■ WHAT YOU HAVE TO DO
Transcribe the entries below exactly, starting with the line that has "Crozon 60 km (ligne 37)" and stopping after the line that has "We have a number"; no pictures belong in the copy.

::: GIVEN ENTRIES

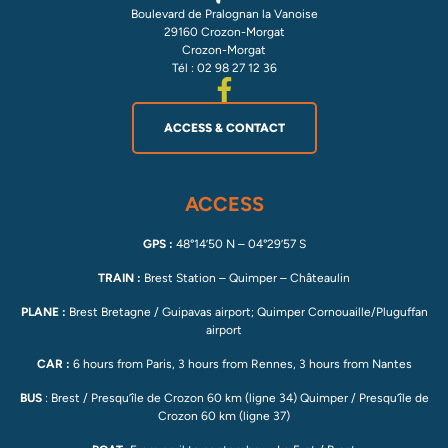
Boulevard de Pralognan la Vanoise
29160 Crozon-Morgat
Crozon-Morgat
Tél : 02 98 27 12 36
ACCESS & CONTACT
ACCESS
GPS :
48°14’50 N – 04°29’57 S
TRAIN :
Brest Station – Quimper – Châteaulin
PLANE :
Brest Bretagne / Guipavas airport; Quimper Cornouaille/Pluguffan
airport
CAR :
6 hours from Paris, 3 hours from Rennes, 3 hours from Nantes
BUS
: Brest / Presqu’île de Crozon 60 km (ligne 34) Quimper / Presqu’île de
Crozon 60 km (ligne 37)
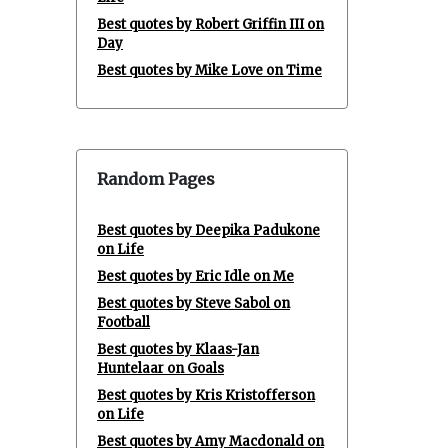
Best quotes by Robert Griffin III on
Day
Best quotes by Mike Love on Time
Random Pages
Best quotes by Deepika Padukone
on Life
Best quotes by Eric Idle on Me
Best quotes by Steve Sabol on
Football
Best quotes by Klaas-Jan
Huntelaar on Goals
Best quotes by Kris Kristofferson
on Life
Best quotes by Amy Macdonald on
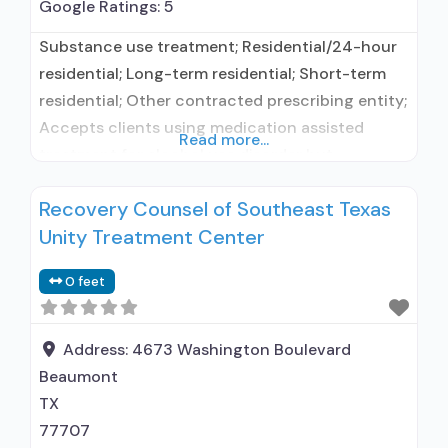
Google Ratings:
5
Substance use treatment; Residential/24-hour
residential; Long-term residential; Short-term
residential; Other contracted prescribing entity;
Accepts clients using medication assisted
Read more...
treatment for alcohol use disorder but
prescribed elsewhere; Other contracted
Recovery Counsel of Southeast Texas
prescribing entity; Accepts clients using MAT
Unity Treatment Center
but prescribed elsewhere; Motivational
interviewing; Matrix Model; Relapse prevention;
0 feet
Substance use disorder counseling; 12-step
facilitation; Private non-profit organization;
State department of health; Federal, or any
Address:
4673 Washington Boulevard
government
Beaumont
TX
77707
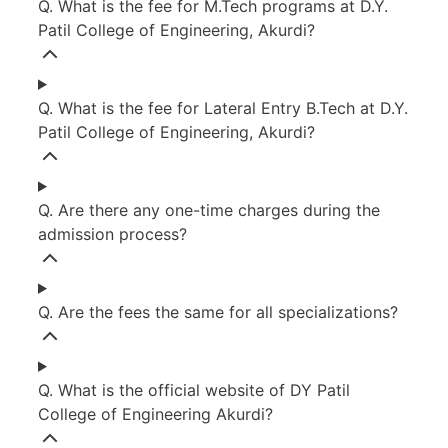
Q. What is the fee for M.Tech programs at D.Y.
Patil College of Engineering, Akurdi?
Q. What is the fee for Lateral Entry B.Tech at D.Y.
Patil College of Engineering, Akurdi?
Q. Are there any one-time charges during the
admission process?
Q. Are the fees the same for all specializations?
Q. What is the official website of DY Patil
College of Engineering Akurdi?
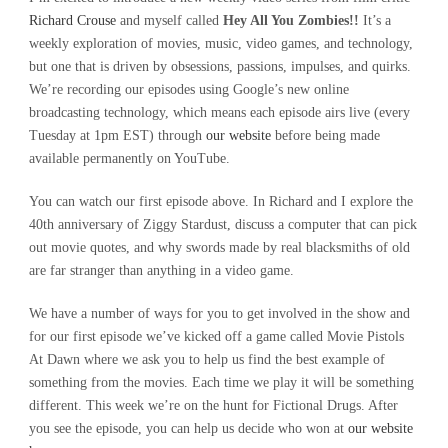
Richard Crouse
and myself called
Hey All You Zombies!!
It’s a
weekly exploration of movies, music, video games, and technology,
but one that is driven by obsessions, passions, impulses, and quirks.
We’re recording our episodes using Google’s new online
broadcasting technology, which means each episode airs live (every
Tuesday at 1pm EST) through
our website
before being made
available permanently on YouTube.
You can watch our first episode above. In Richard and I explore the
40th anniversary of Ziggy Stardust, discuss a computer that can pick
out movie quotes, and why swords made by real blacksmiths of old
are far stranger than anything in a video game.
We have a number of ways for you to get involved in the show and
for our first episode we’ve kicked off a game called Movie Pistols
At Dawn where we ask you to help us find the best example of
something from the movies. Each time we play it will be something
different. This week we’re on the hunt for Fictional Drugs. After
you see the episode, you can help us decide who won at
our website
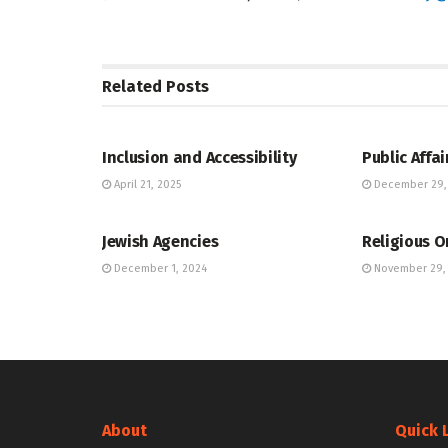
Related
Posts
JEWISH COMMUNITY DIRECTORY
JEWISH COMM
Inclusion and Accessibility
Public Affai
April 21, 2025
December 29,
JEWISH COMMUNITY DIRECTORY
JEWISH COMM
Jewish Agencies
Religious O
December 1, 2024
November 29,
About
Quick 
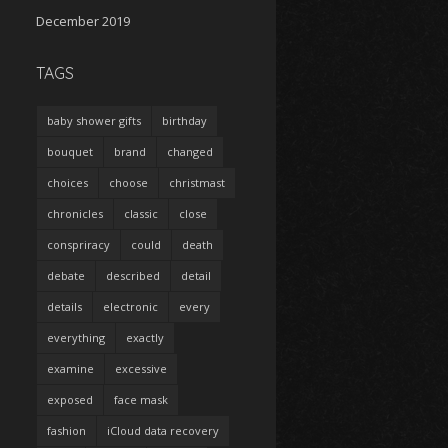
December 2019
TAGS
baby shower gifts
birthday
bouquet
brand
changed
choices
choose
christmast
chronicles
classic
close
conspriracy
could
death
debate
described
detail
details
electronic
every
everything
exactly
examine
excessive
exposed
face mask
fashion
iCloud data recovery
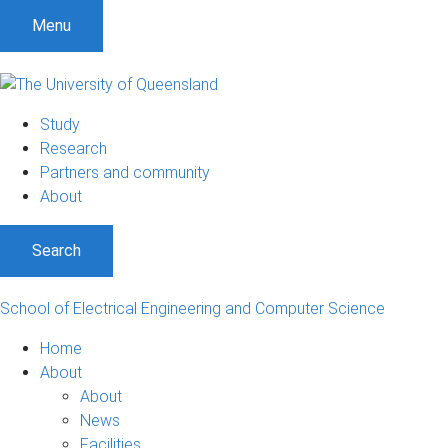
S
S
S
Menu
k
k
k
i
i
i
p
p
p
t
t
t
Study
o
o
o
Research
m
c
f
Partners and community
e
o
o
About
n
n
o
u
t
t
Search
e
e
n
r
t
School of Electrical Engineering and Computer Science
Home
About
About
News
Facilities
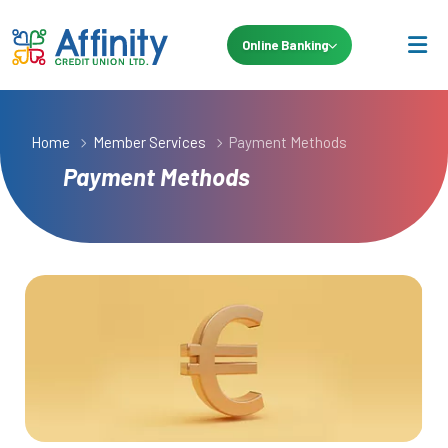
Online Banking
Home
Member Services
Payment Methods
Payment Methods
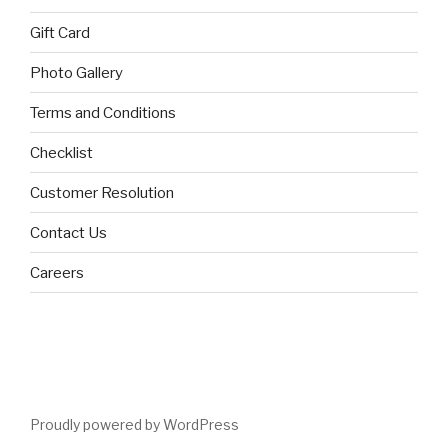
Gift Card
Photo Gallery
Terms and Conditions
Checklist
Customer Resolution
Contact Us
Careers
Proudly powered by WordPress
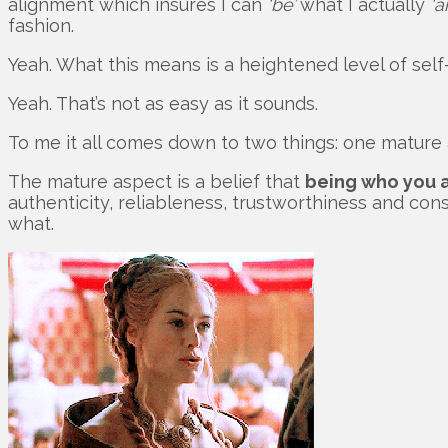
alignment which insures I can
‘be’
what I actually
‘a
fashion.
Yeah. What this means is a heightened level of self
Yeah. That’s not as easy as it sounds.
To me it all comes down to two things: one mature
The mature aspect is a belief that
being who you 
authenticity, reliableness, trustworthiness and con
what.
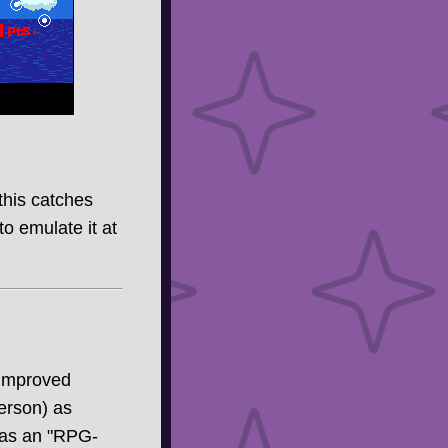
 this catches
to emulate it at
 improved
erson) as
f as an "RPG-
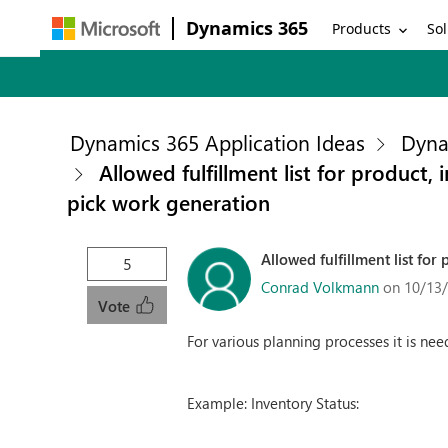
Dynamics 365
Products
Sol
Dynamics 365 Application Ideas
Dyna
Allowed fulfillment list for product
pick work generation
Allowed fulfillment list fo
5
Conrad Volkmann
on 10/13
Vote
For various planning processes it is need
Example: Inventory Status:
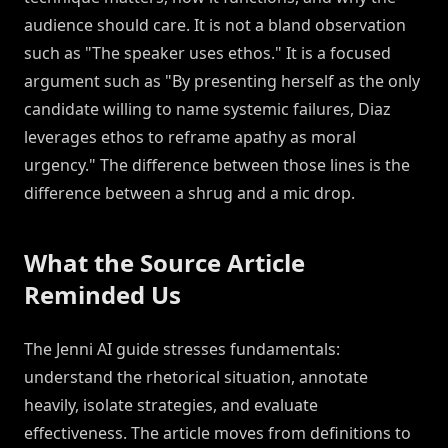
audience should care. It is not a bland observation
such as "The speaker uses ethos." It is a focused
argument such as "By presenting herself as the only
candidate willing to name systemic failures, Diaz
leverages ethos to reframe apathy as moral
urgency." The difference between those lines is the
difference between a shrug and a mic drop.
What the Source Article
Reminded Us
The Jenni AI guide stresses fundamentals:
understand the rhetorical situation, annotate
heavily, isolate strategies, and evaluate
effectiveness. The article moves from definitions to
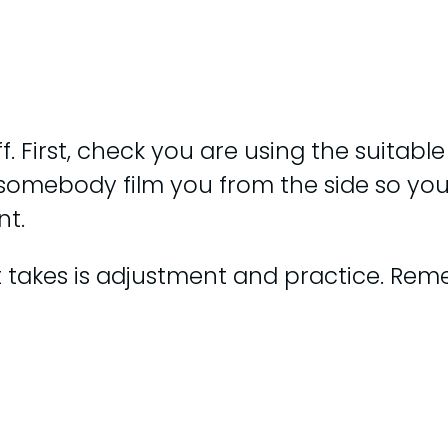
f. First, check you are using the suitable
e somebody film you from the side so y
nt.
 it takes is adjustment and practice. Rem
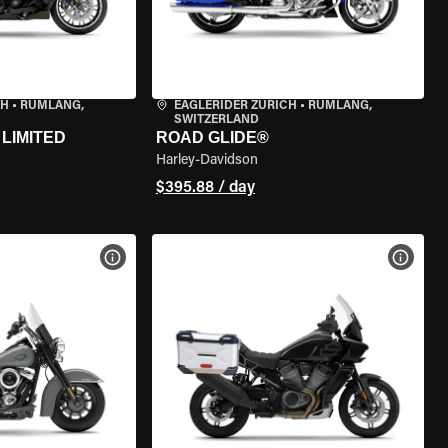
CH
•
RÜMLANG,
EAGLERIDER ZURICH
•
RÜMLANG,
SWITZERLAND
LIMITED
ROAD GLIDE®
Harley-Davidson
$395.88 / day
VIEW BIKE SPECS
VIEW 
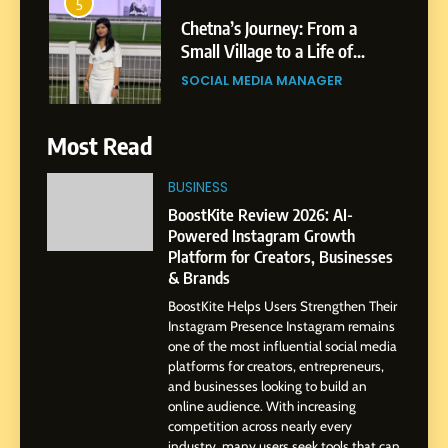
5
Chetna’s Journey: From a
Small Village to a Life of
Purpose and Growth
SOCIAL MEDIA MANAGER
6
Most Read
From a Quiet Childhood in
India to a Global Professional
BUSINESS
Journey: The Story of Sagar
SOCIAL MEDIA MANAGER
BoostKite Review 2026: AI-
Gupta
Powered Instagram Growth
Platform for Creators, Businesses
7
& Brands
Amar Bhujbal: A Steady
BoostKite Helps Users Strengthen Their
Professional Journey from
Instagram Presence Instagram remains
Pune to Dubai’s Business
SOCIAL MEDIA MANAGER
one of the most influential social media
Environment
platforms for creators, entrepreneurs,
and businesses looking to build an
8
online audience. With increasing
Dan Alexander: Crafting
competition across nearly every
Influence with Authenticity,
industry, many users seek tools that can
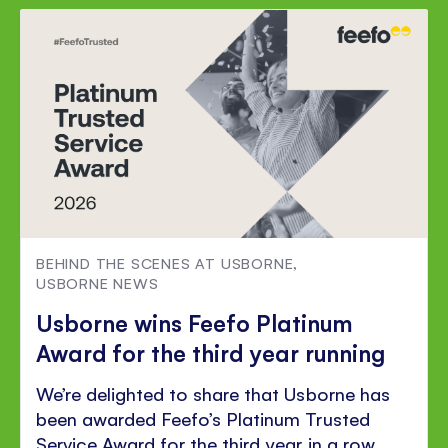
Facebook
Twitter
Pinterest
BEHIND THE SCENES AT USBORNE
,
USBORNE NEWS
Usborne wins Feefo Platinum
Award for the third year running
We’re delighted to share that Usborne has
been awarded Feefo’s Platinum Trusted
Service Award for the third year in a row.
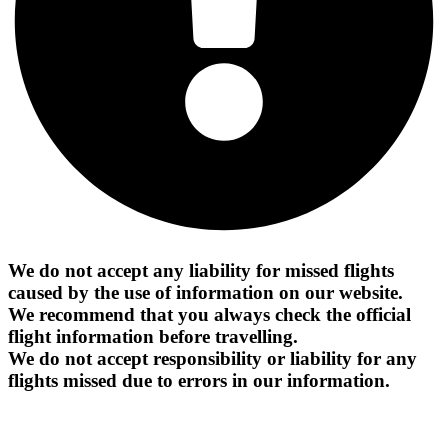
We do not accept any liability for missed flights
caused by the use of information on our website.
We recommend that you always check the official
flight information before travelling.
We do not accept responsibility or liability for any
flights missed due to errors in our information.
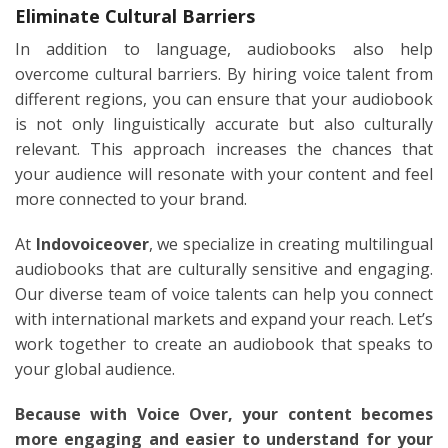
Eliminate Cultural Barriers
In addition to language, audiobooks also help
overcome cultural barriers. By hiring voice talent from
different regions, you can ensure that your audiobook
is not only linguistically accurate but also culturally
relevant. This approach increases the chances that
your audience will resonate with your content and feel
more connected to your brand.
At
Indovoiceover
, we specialize in creating multilingual
audiobooks that are culturally sensitive and engaging.
Our diverse team of voice talents can help you connect
with international markets and expand your reach. Let’s
work together to create an audiobook that speaks to
your global audience.
Because with Voice Over, your content becomes
more engaging and easier to understand for your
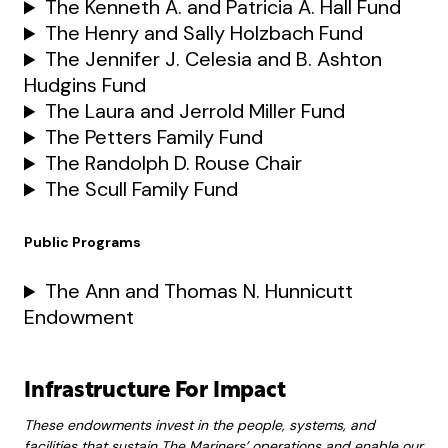
The Kenneth A. and Patricia A. Hall Fund
The Henry and Sally Holzbach Fund
The Jennifer J. Celesia and B. Ashton
Hudgins Fund
The Laura and Jerrold Miller Fund
The Petters Family Fund
The Randolph D. Rouse Chair
The Scull Family Fund
Public Programs
The Ann and Thomas N. Hunnicutt
Endowment
Infrastructure For Impact
These endowments invest in the people, systems, and
facilities that sustain The Mariners’ operations and enable our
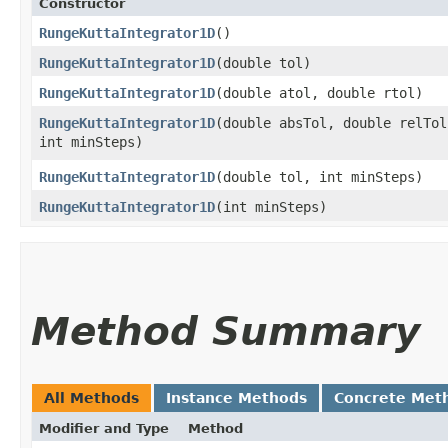
Constructor
RungeKuttaIntegrator1D
()
RungeKuttaIntegrator1D
​(double tol)
RungeKuttaIntegrator1D
​(double atol, double rtol)
RungeKuttaIntegrator1D
​(double absTol, double relTol
int minSteps)
RungeKuttaIntegrator1D
​(double tol, int minSteps)
RungeKuttaIntegrator1D
​(int minSteps)
Method Summary
All Methods
Instance Methods
Concrete Met
Modifier and Type
Method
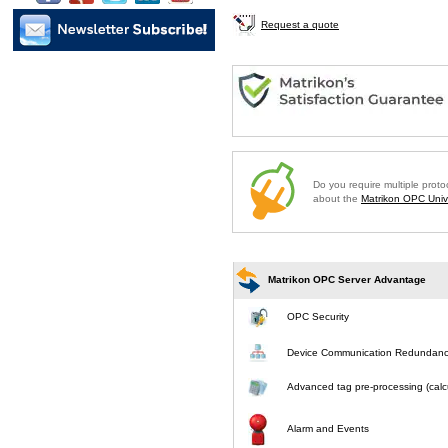
Request a quote
Do you require multiple prot
about the
Matrikon OPC Unive
Matrikon OPC Server Advantage
OPC Security
Device Communication Redundan
Advanced tag pre-processing (calcu
Alarm and Events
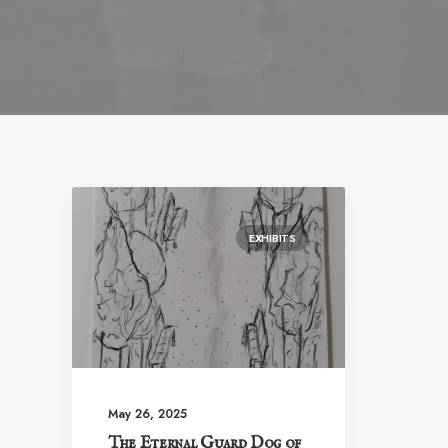
EXHIBITS
May 26, 2025
The Eternal Guard Dog of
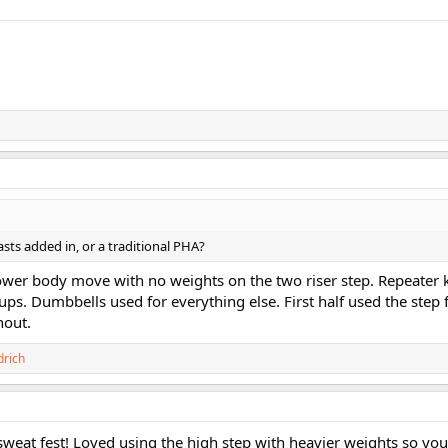
lasts added in, or a traditional PHA?
lower body move with no weights on the two riser step. Repeater 
ps. Dumbbells used for everything else. First half used the step 
hout.
drich
eat fest! Loved using the high step with heavier weights so you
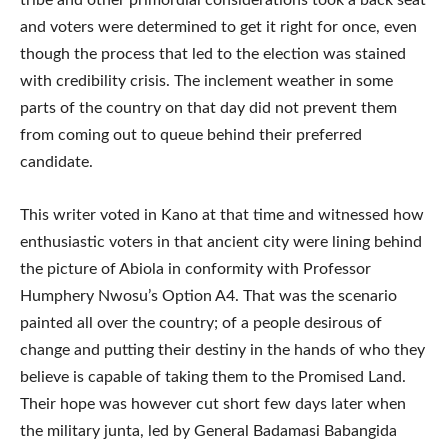
tribe and other primordial considerations took a back seat
and voters were determined to get it right for once, even
though the process that led to the election was stained
with credibility crisis. The inclement weather in some
parts of the country on that day did not prevent them
from coming out to queue behind their preferred
candidate.
This writer voted in Kano at that time and witnessed how
enthusiastic voters in that ancient city were lining behind
the picture of Abiola in conformity with Professor
Humphery Nwosu’s Option A4. That was the scenario
painted all over the country; of a people desirous of
change and putting their destiny in the hands of who they
believe is capable of taking them to the Promised Land.
Their hope was however cut short few days later when
the military junta, led by General Badamasi Babangida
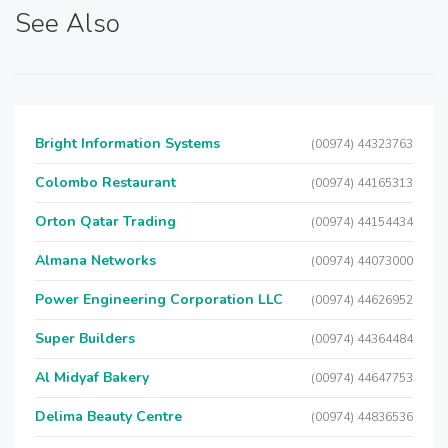
See Also
Bright Information Systems
(00974) 44323763
Colombo Restaurant
(00974) 44165313
Orton Qatar Trading
(00974) 44154434
Almana Networks
(00974) 44073000
Power Engineering Corporation LLC
(00974) 44626952
Super Builders
(00974) 44364484
Al Midyaf Bakery
(00974) 44647753
Delima Beauty Centre
(00974) 44836536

::::::

■ PROBLEM SOLUTION
Crozon 60 km (ligne 37)
Best quotes by Robert Griffin III on
Day
Best quotes by Mike Love on Time
Random Pages
Best quotes by Deepika Padukone
on Life
Best quotes by Eric Idle on Me
Best quotes by Steve Sabol on
Football
Best quotes by Klaas-Jan
Huntelaar on Goals
Best quotes by Kris Kristofferson
on Life
Best quotes by Amy Macdonald on
Google Ratings:
5
Substance use treatment; Residential/24-hour
residential; Long-term residential; Short-term
residential; Other contracted prescribing entity;
Accepts clients using medication assisted
Read more...
treatment for alcohol use disorder but
prescribed elsewhere; Other contracted
Recovery Counsel of Southeast Texas
prescribing entity; Accepts clients using MAT
Unity Treatment Center
but prescribed elsewhere; Motivational
interviewing; Matrix Model; Relapse prevention;
0 feet
Substance use disorder counseling; 12-step
facilitation; Private non-profit organization;
State department of health; Federal, or any
Address:
4673 Washington Boulevard
government
Beaumont
TX
77707
Q. What is the fee for M.Tech programs at D.Y.
Patil College of Engineering, Akurdi?
Q. What is the fee for Lateral Entry B.Tech at D.Y.
Patil College of Engineering, Akurdi?
Q. Are there any one-time charges during the
admission process?
Q. Are the fees the same for all specializations?
Q. What is the official website of DY Patil
College of Engineering Akurdi?
Richard Crouse
and myself called
Hey All You Zombies!!
It’s a
weekly exploration of movies, music, video games, and technology,
but one that is driven by obsessions, passions, impulses, and quirks.
We’re recording our episodes using Google’s new online
broadcasting technology, which means each episode airs live (every
Tuesday at 1pm EST) through
our website
before being made
available permanently on YouTube.
You can watch our first episode above. In Richard and I explore the
40th anniversary of Ziggy Stardust, discuss a computer that can pick
out movie quotes, and why swords made by real blacksmiths of old
are far stranger than anything in a video game.
We have a number of ways for you to get involved in the show and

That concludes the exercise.